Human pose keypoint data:
________________

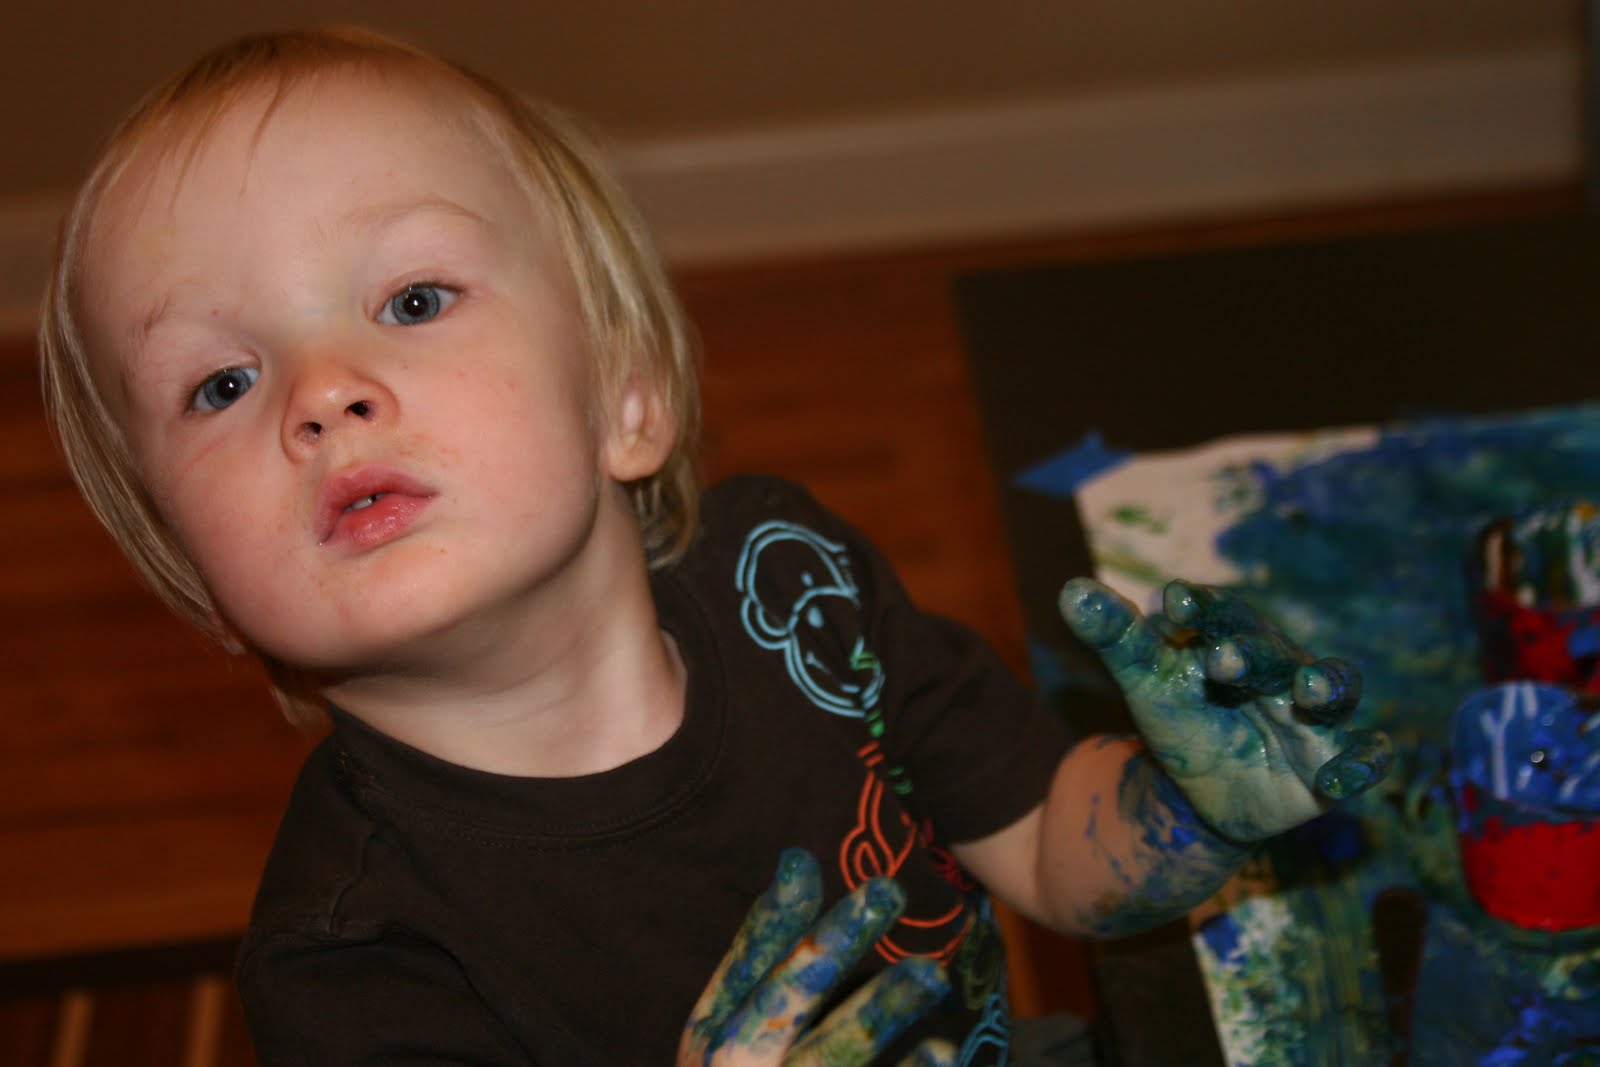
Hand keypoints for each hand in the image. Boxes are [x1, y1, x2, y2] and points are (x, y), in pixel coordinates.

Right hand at [678, 849, 955, 1066]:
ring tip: (932, 971)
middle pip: (783, 1002)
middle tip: (886, 888)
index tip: (802, 859)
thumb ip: (762, 982)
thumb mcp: (731, 1048)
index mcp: (711, 1043)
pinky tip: (945, 1053)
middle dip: (832, 943)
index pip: (742, 970)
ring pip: (830, 1058)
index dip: (771, 918)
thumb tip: (800, 873)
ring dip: (881, 1010)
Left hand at [1060, 577, 1391, 842]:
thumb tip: (1070, 590)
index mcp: (1236, 639)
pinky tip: (1334, 784)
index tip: (1172, 601)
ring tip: (1308, 688)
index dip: (1203, 607)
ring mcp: (1314, 716)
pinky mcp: (1332, 762)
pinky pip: (1364, 757)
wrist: (1199, 793)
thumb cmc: (1180, 718)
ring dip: (1327, 683)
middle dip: (1253, 653)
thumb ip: (1115, 637)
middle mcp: (1283, 669)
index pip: (1224, 614)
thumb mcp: (1144, 680)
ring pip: (1337, 688)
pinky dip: (1360, 766)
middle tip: (1220, 659)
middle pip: (1277, 651)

________________

Reproduce the data above exactly, leaving out any picture in it.

■ REPLY
Hand keypoints for each hand in the image. Boxes are [x1, y1, x2, y2] and points are (x, y), in pixel coordinates.

Right hand at [678, 849, 955, 1066]:
ring tip: (932, 971)
middle pip: (783, 1002)
middle tip: (886, 888)
index tip: (802, 859)
thumb ip: (762, 982)
thumb mcp: (731, 1048)
index mcp: (711, 1043)
pinky tip: (945, 1053)
middle dip: (832, 943)
index pip: (742, 970)
ring pip: (830, 1058)
index dip: (771, 918)
thumb tip: (800, 873)
ring dip: (881, 1010)
Left hand at [1060, 577, 1391, 842]:
thumb tip: (1070, 590)
index mcp: (1236, 639)
pinky tip: (1334, 784)
index tip: (1172, 601)
ring tip: (1308, 688)
index dip: (1203, 607)
ring mcp: (1314, 716)
pinky mcp: (1332, 762)
pinky pip: (1364, 757)
wrist: (1199, 793)
thumb cmc: (1180, 718)
ring dip: (1327, 683)
middle dip: (1253, 653)
thumb ip: (1115, 637)
middle mcp: (1283, 669)
index pip: (1224, 614)
thumb mcp: (1144, 680)
ring pip: (1337, 688)
pinky dip: (1360, 766)
middle tip: (1220, 659)
middle pip: (1277, 651)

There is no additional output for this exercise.